In the case of Optimize Technologies, Inc vs. Hitachi High-Technologies Corp., Hitachi’s application for the trademark ‘OPTICROSS’ was refused on the ground that it was likely to confuse with the OPTI trademark and six other OPTI-formative marks owned by Optimize Technologies, Inc. It was held that the mere existence of similar registrations does not establish a family, but rather there must be some recognition by the public that the shared characteristic is indicative of a common origin.

In the European Union, two important conditions must be satisfied for trademarks to be considered a family of marks:

  1. The proprietor must submit proof of use of at least three marks capable of constituting a series; and
  2. The trademark applied for must:
  • Be similar to the marks belonging to the series; and
  • Display characteristics capable of associating it with the series. Such association must lead the public to believe that the contested trademark is also part of the series (i.e., the goods/services could originate from the same or connected undertakings).

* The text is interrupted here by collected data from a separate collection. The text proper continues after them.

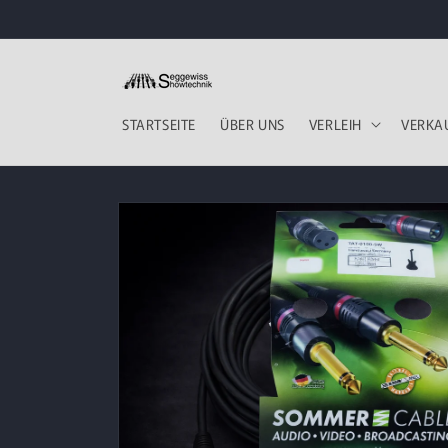
Direkt
zum
Inhalt
STARTSEITE
ÜBER UNS
VERLEIH
VERKA
Zu
Produktinformationen
springen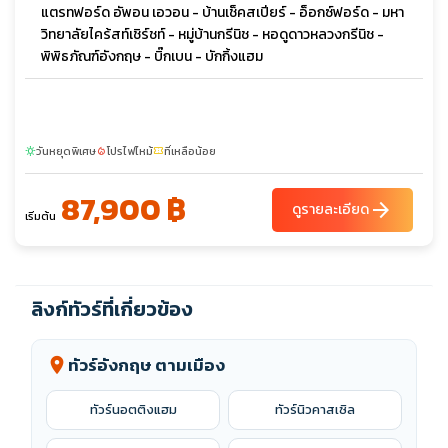
แตรทฟอร์ด อัพอน เอวอน - บ้านเช็คสเปียร์ - อ็อกซ์ฟอร์ด - มหา
วิทยาลัยไคร้สท์เชิร์ชท์ - หมู่บ้านกรีนิช - หอดูดาวหลวงกรีนิช -
พิพิธภัณฑ์อังกฤษ - บิ๊กเบน - บักกิ้งแฮม
วันหยุดพิเศษ
โปรไฟไหม้
ที่เหลือน้อย
sunny
local_fire_department
confirmation_number
87,900 ฿
arrow_forward
ดูรายละเอียด
เริ่มต้น
ลิงก์ทัวร์ที่เกี่ยวข้อง
ทัวร์อังกฤษ ตามเมือง
location_on
ทัวร์นอตติงแฮม
ทัวร์นิวคาสเซิล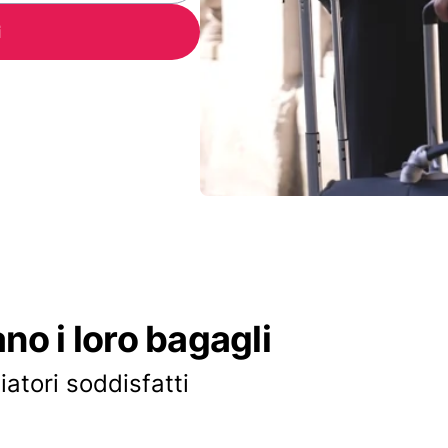
i
ano i loro bagagli
iatori soddisfatti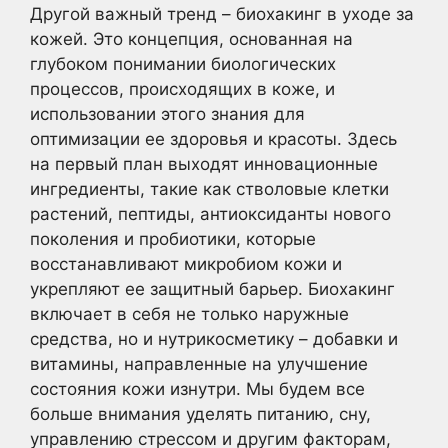
Другой важный тренд – биохакинг в уходе за
кожей. Это концепция, основанная на
глубоком понимании биологических
процессов, происходящих в коже, и
использовании этого знания для
оптимизации ее здоровья и красоты. Здесь
на первый план выходят инновационные
ингредиенты, такие как стволовые клетки
растений, пептиды, антиоксиданты нового
поколения и пробиотики, которые
восстанавливают микробиом кожи и
укрепляют ее защитный барьер. Биохакинг
включает в себя не только наружные
средства, но и нутрикосметику – добавки и
витамины, направленные на улучшение
состояния кожи изнутри. Мы будем все
больше внимания уделять питанию, сну,
управлению стрессом и другим факторам,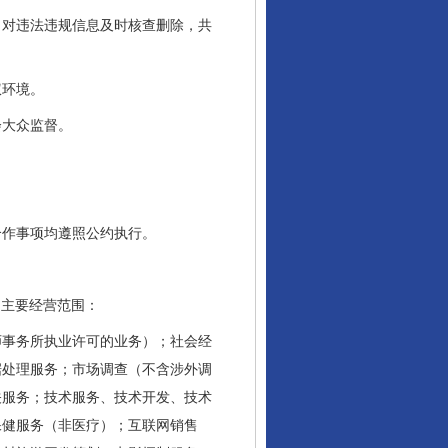
对违法违规信息及时核查删除，共
权环境。
大众监督。
作事项均遵照公约执行。
体，主要经营范围：
事务所执业许可的业务）；社会经
据处理服务；市场调查（不含涉外调
关服务；技术服务、技术开发、技术
保健服务（非医疗）；互联网销售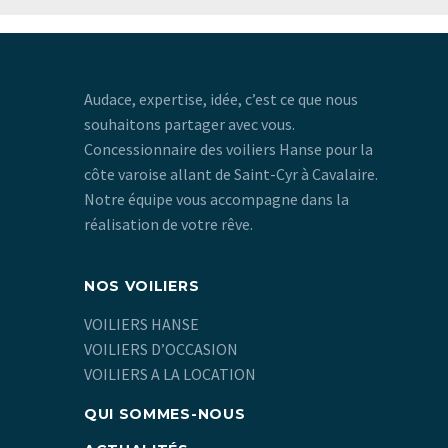
Audace, expertise, idée, c’est ce que nous
souhaitons partager avec vous.
Concessionnaire des voiliers Hanse pour la
côte varoise allant de Saint-Cyr à Cavalaire.
Notre équipe vous accompagne dans la
réalisation de votre rêve.
NOS VOILIERS
VOILIERS HANSE
VOILIERS D’OCCASION
VOILIERS A LA LOCATION
QUI SOMMES-NOUS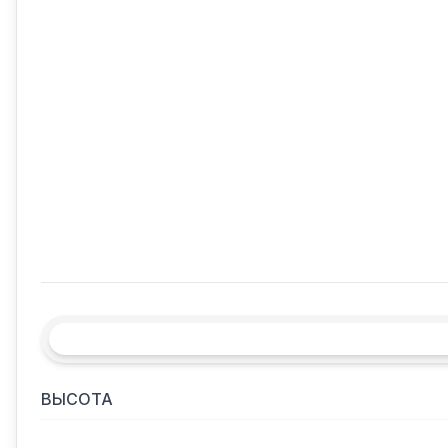
ВЫСОТА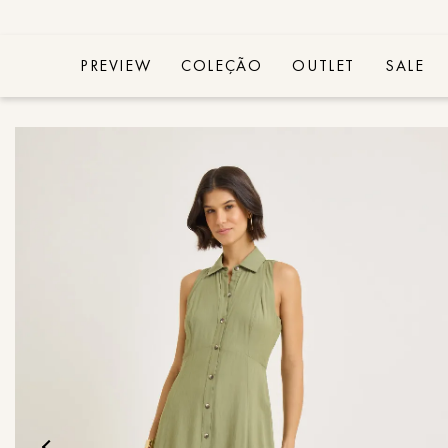
PREVIEW
COLEÇÃO
OUTLET
SALE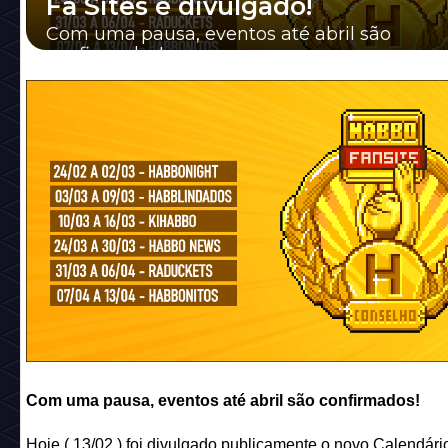
Fã Sites é divulgado!
Com uma pausa, eventos até abril são
confirmados!
Com uma pausa, eventos até abril são confirmados!
Hoje ( 13/02 ) foi divulgado publicamente o novo Calendári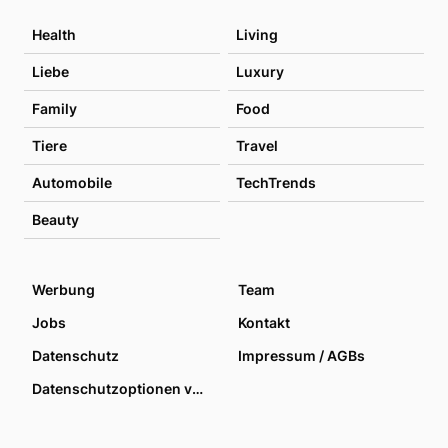
Health
Living
Liebe
Luxury
Family
Food
Tiere
Travel
Automobile
TechTrends
Beauty
Werbung
Team
Jobs
Kontakt
Datenschutz
Impressum / AGBs
Datenschutzoptionen verwalten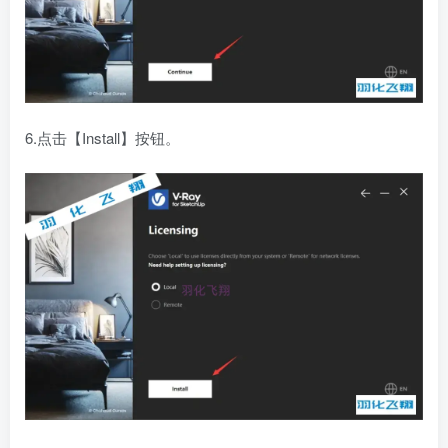
6.点击【Install】按钮。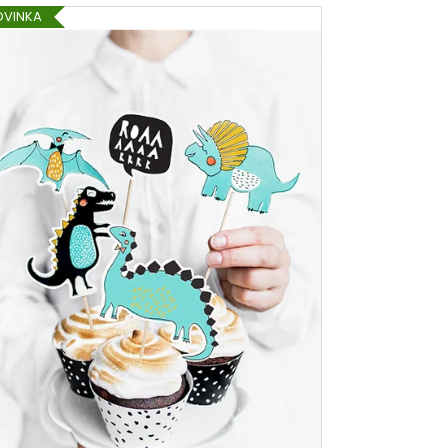
OVINKA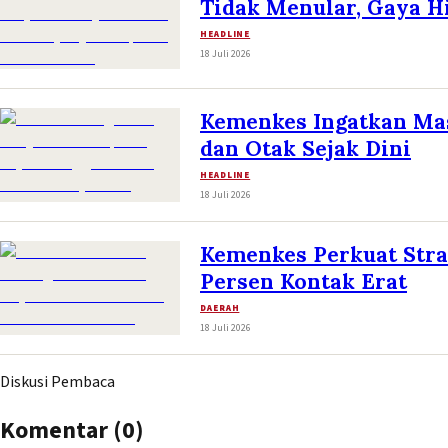
Tidak Menular, Gaya H
HEADLINE
18 Juli 2026
Kemenkes Ingatkan Mas
dan Otak Sejak Dini
HEADLINE
18 Juli 2026
Kemenkes Perkuat Stra
Persen Kontak Erat
DAERAH
18 Juli 2026
Diskusi Pembaca
Komentar (
0
)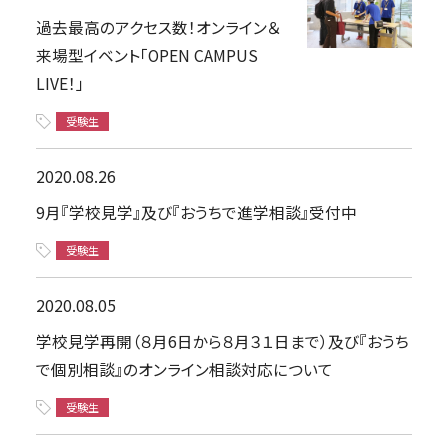
過去最高のアクセス数！オンライン＆
来場型イベント「OPEN CAMPUS
LIVE！」
受験生
2020.08.26
9月『学校見学』及び『おうちで進学相談』受付中
受験生
2020.08.05
学校見学再開（８月6日から８月３１日まで）及び『おうち
で個別相談』のオンライン相談対応について
受験生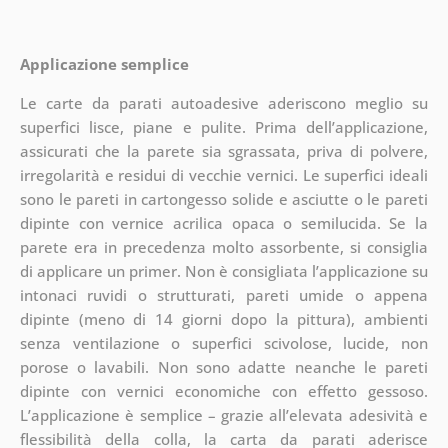
Applicazione semplice
Le carte da parati autoadesive aderiscono meglio su
superfici lisce, piane e pulite. Prima dell’applicazione,
assicurati che la parete sia sgrassata, priva di polvere,
irregolarità e residui di vecchie vernici. Le superfici ideali
sono le pareti in cartongesso solide e asciutte o le pareti
dipinte con vernice acrilica opaca o semilucida. Se la
parete era in precedenza molto assorbente, si consiglia
di applicare un primer. Non è consigliata l’applicazione su
intonaci ruvidi o strutturati, pareti umide o appena
dipinte (meno di 14 giorni dopo la pittura), ambienti
senza ventilazione o superfici scivolose, lucide, non
porose o lavabili. Non sono adatte neanche le pareti
dipinte con vernici economiche con effetto gessoso.
L’applicazione è semplice – grazie all’elevata adesività e
flessibilità della colla, la carta da parati aderisce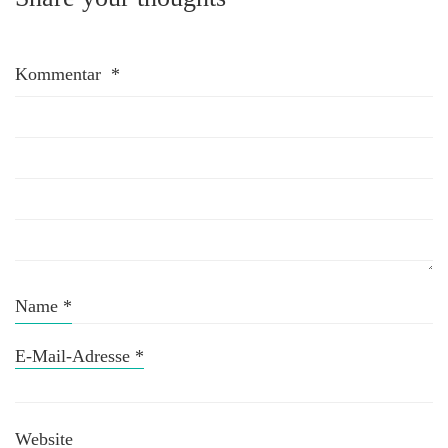
Kommentar
*
Name
*
E-Mail-Adresse
*
Website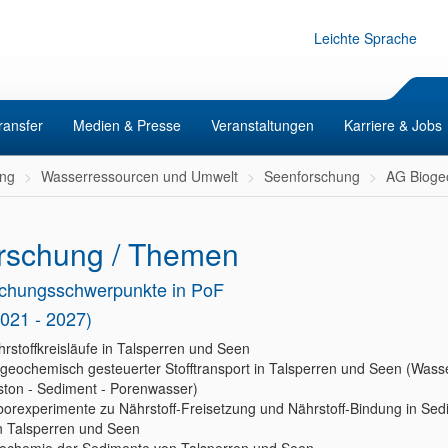
Leichte Sprache
ransfer
Medien & Presse
Veranstaltungen
Karriere & Jobs
ng
Wasserressourcen und Umwelt
Seenforschung
AG Bioge
rschung / Themen
chungsschwerpunkte in PoF
2021 - 2027)
rstoffkreisläufe in Talsperren und Seen
geochemisch gesteuerter Stofftransport in Talsperren und Seen (Wasse
ston - Sediment - Porenwasser)
borexperimente zu Nährstoff-Freisetzung und Nährstoff-Bindung in Se
n Talsperren und Seen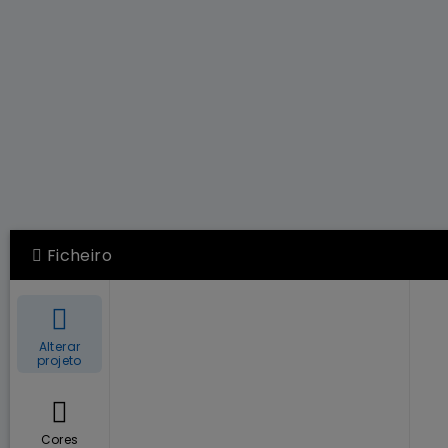
Ficheiro
Alterar
projeto
Cores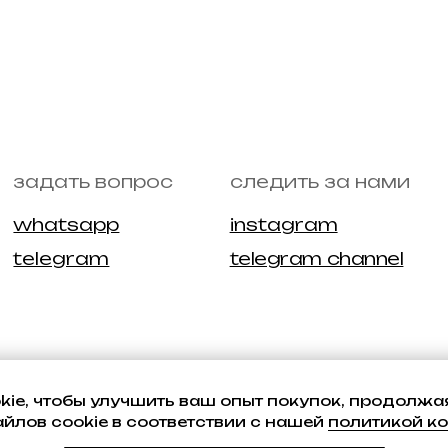
ie, чтобы улучшить ваш опыт покупок, продолжая
лов cookie в соответствии с нашей
политикой к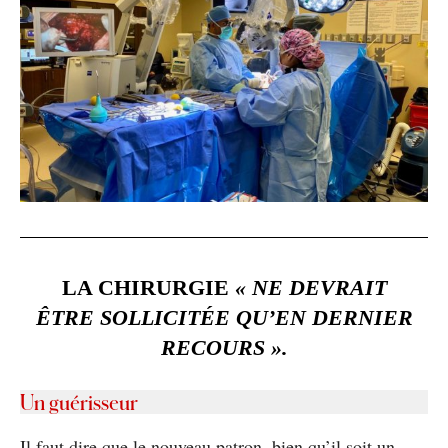
LA CHIRURGIE
« NE DEVRAIT
ÊTRE SOLLICITÉE QU’EN DERNIER
RECOURS ».
Un guérisseur
Il faut dire que le nouveau patron, bien qu’il soit un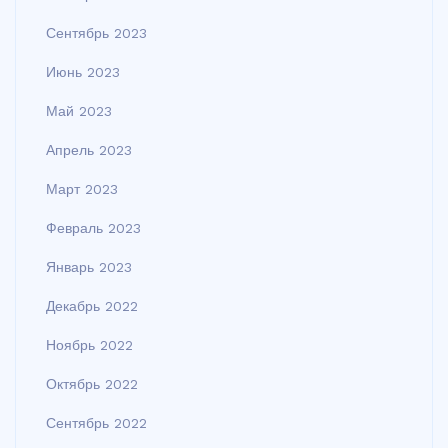
Сентябрь 2023
Июнь 2023
Май 2023
Апрель 2023
Март 2023
Февраль 2023
Январь 2023
Декабрь 2022
Ноябрь 2022
Октябрь 2022
Сентябрь 2022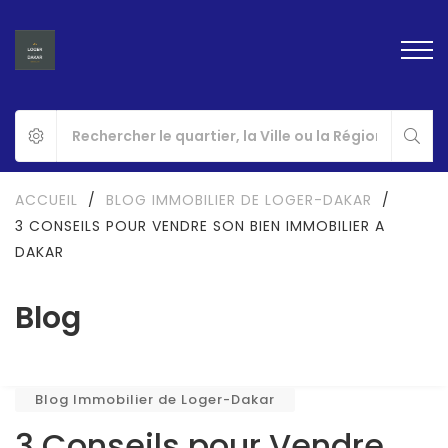
ACCUEIL
/
BLOG IMMOBILIER DE LOGER-DAKAR
/
3 CONSEILS POUR VENDRE SON BIEN IMMOBILIER A
DAKAR
Blog
Blog Immobilier de Loger-Dakar
3 Conseils pour Vendre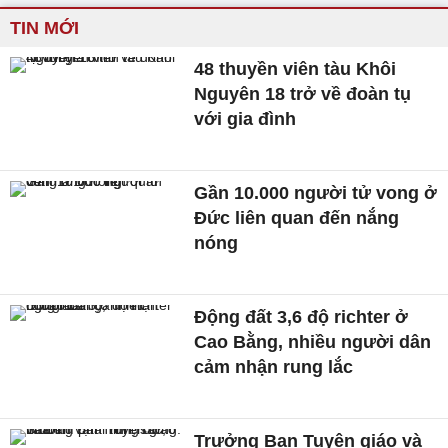
TIN MỚI
48 thuyền viên tàu Khôi
Nguyên 18 trở về đoàn tụ
với gia đình
Gần 10.000 người tử vong ở
Đức liên quan đến nắng
nóng
Động đất 3,6 độ richter ở
Cao Bằng, nhiều người dân
cảm nhận rung lắc
Trưởng Ban Tuyên giáo và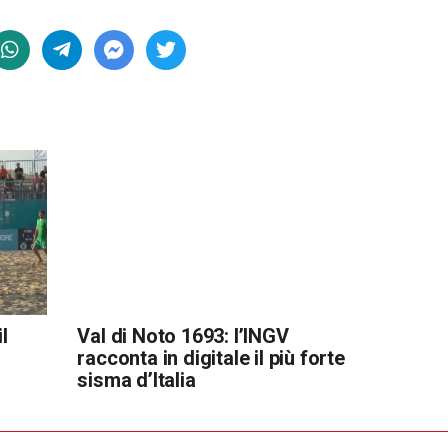
l
Val di Noto 1693: l’INGV
racconta in digitale il più forte
sisma d’Italia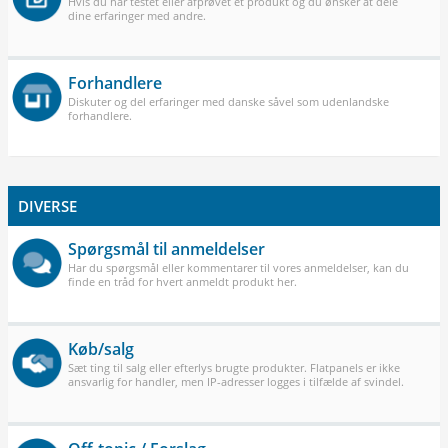
Hvis du har testet eller afprøvet et produkt og du ønsker at dele
dine erfaringer med andre.
Forhandlere
Diskuter og del erfaringer med danske såvel som udenlandske
forhandlere.
DIVERSE
Spørgsmål til anmeldelser
Har du spørgsmål eller kommentarer til vores anmeldelser, kan du
finde en tråd for hvert anmeldt produkt her.
Køb/salg
Sæt ting til salg eller efterlys brugte produkter. Flatpanels er ikke
ansvarlig for handler, men IP-adresser logges i tilfælde af svindel.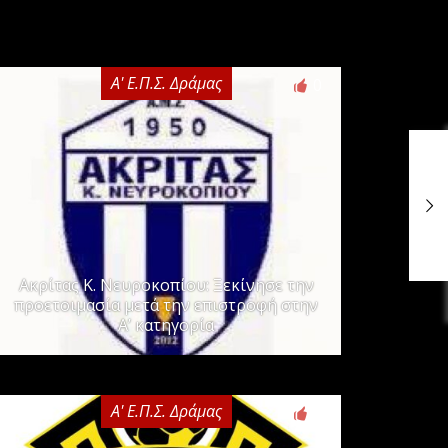
Α' Ε.Π.Σ. Δράμας
0
Ακρίτας Κ. Νευροκοπίου: Ξεκίνησε την
προετοιμασία μετά την επιστροφή στην
Α’ κατηγορία
Α' Ε.Π.Σ. Δράμας
0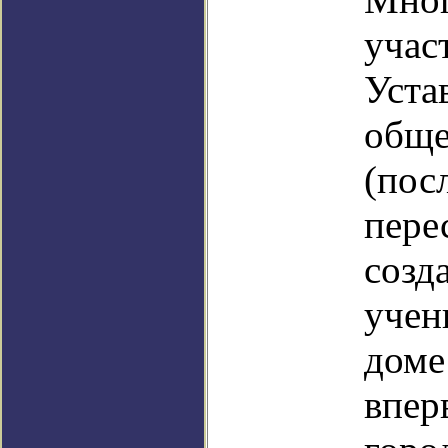
учас
Уста
обще
(пос
пере
созд
учен
доме
впер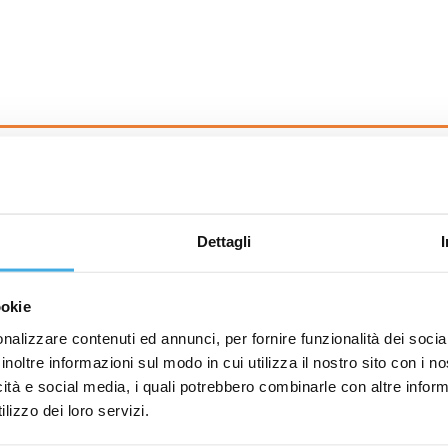
Richiedi Informazioni
Dettagli
ookie
ema di
sanificazione canali aria
,
pulizia motori cappe
,
pulizia imp
nalizzare contenuti ed annunci, per fornire funzionalità dei socia
la tua domanda.
inoltre informazioni sul modo in cui utilizza il nostro sito con i 
ua disposizione per
preventivi gratuiti e personalizzati
o per una
icità e social media, i quali potrebbero combinarle con altre inform
lizzo dei loro servizi.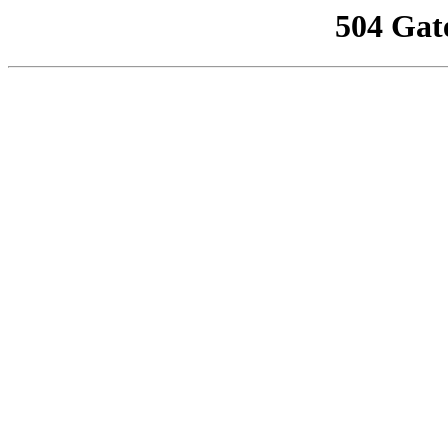
504 Gat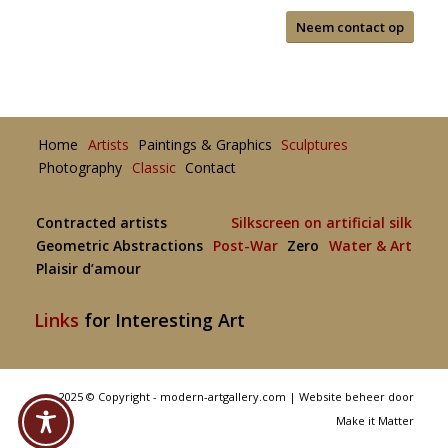
Neem contact op
Home
Artists
Paintings & Graphics
Sculptures
Photography
Classic
Contact
Contracted artists
Silkscreen on artificial silk
Geometric Abstractions
Post-War
Zero
Water & Art
Plaisir d’amour
Links
for Interesting Art
2025 © Copyright - modern-artgallery.com |
Website beheer door
Make it Matter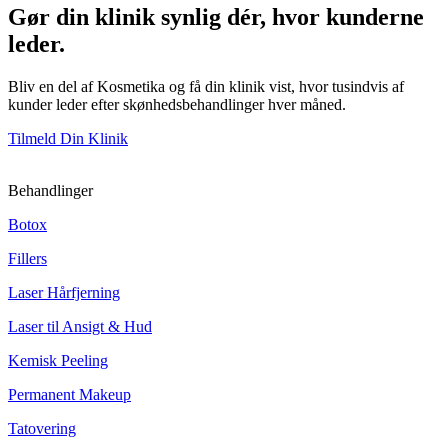
Gør din klinik synlig dér, hvor kunderne
leder.
Bliv en del af Kosmetika og få din klinik vist, hvor tusindvis af
kunder leder efter skønhedsbehandlinger hver måned.
Tilmeld Din Klinik
Behandlinger
Botox
Fillers
Laser Hårfjerning
Laser til Ansigt & Hud
Kemisk Peeling
Permanent Makeup
Tatovering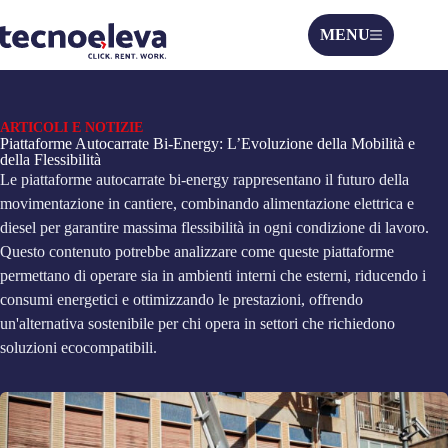
MENU
ARTICOLI E NOTIZIE
Piattaforme Autocarrate Bi-Energy: L’Evoluzione della Mobilità e
della Flessibilità
Le piattaforme autocarrate bi-energy rappresentano il futuro della
movimentazione in cantiere, combinando alimentazione elettrica e
diesel per garantire massima flessibilità in ogni condizione di lavoro.
Questo contenuto potrebbe analizzare come queste piattaforme
permettano di operare sia in ambienti interni che esterni, riducendo i
consumi energetici e ottimizzando le prestazioni, offrendo
un'alternativa sostenibile per chi opera in settori che richiedono
soluzioni ecocompatibili.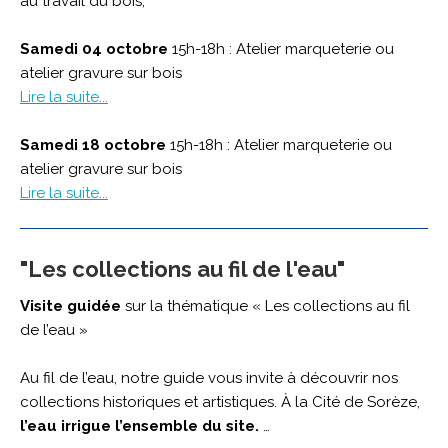
au travail du bois,
Samedi 04 octobre
15h-18h : Atelier marqueterie ou
atelier gravure sur bois
Lire la suite...
Samedi 18 octobre
15h-18h : Atelier marqueterie ou
atelier gravure sur bois
Lire la suite...
"Les collections au fil de l'eau"
Visite guidée
sur la thématique « Les collections au fil
de l’eau »
Au fil de l’eau, notre guide vous invite à découvrir nos
collections historiques et artistiques. À la Cité de Sorèze,
l’eau irrigue l’ensemble du site.
…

Hence, it is imperative to ensure that the public recognizes that the shared characteristics or prefix or suffix of the potential family of marks indicate a common origin.

Final Remarks

The key to creating a legally recognized family of marks is to create common exposure of the marks and recognition of common ownership based upon the common term appearing in each mark. Simply using a sequence of marks that share a common term does not establish the existence of a legally protectable family of marks; there must be recognition among the purchasing public that the common term or characteristic is associated with the same source.

The ultimate benefit of registering a family of trademarks is that, once legally recognized, the trademark owner can successfully enforce its family of marks against competitors’ marks incorporating the common ‘family term’ (for example, “Mc”). In effect, the common term seen in each of the family marks becomes known to customers as an identifying trademark and a particular source indicator — in and of itself when it is seen in any composite mark.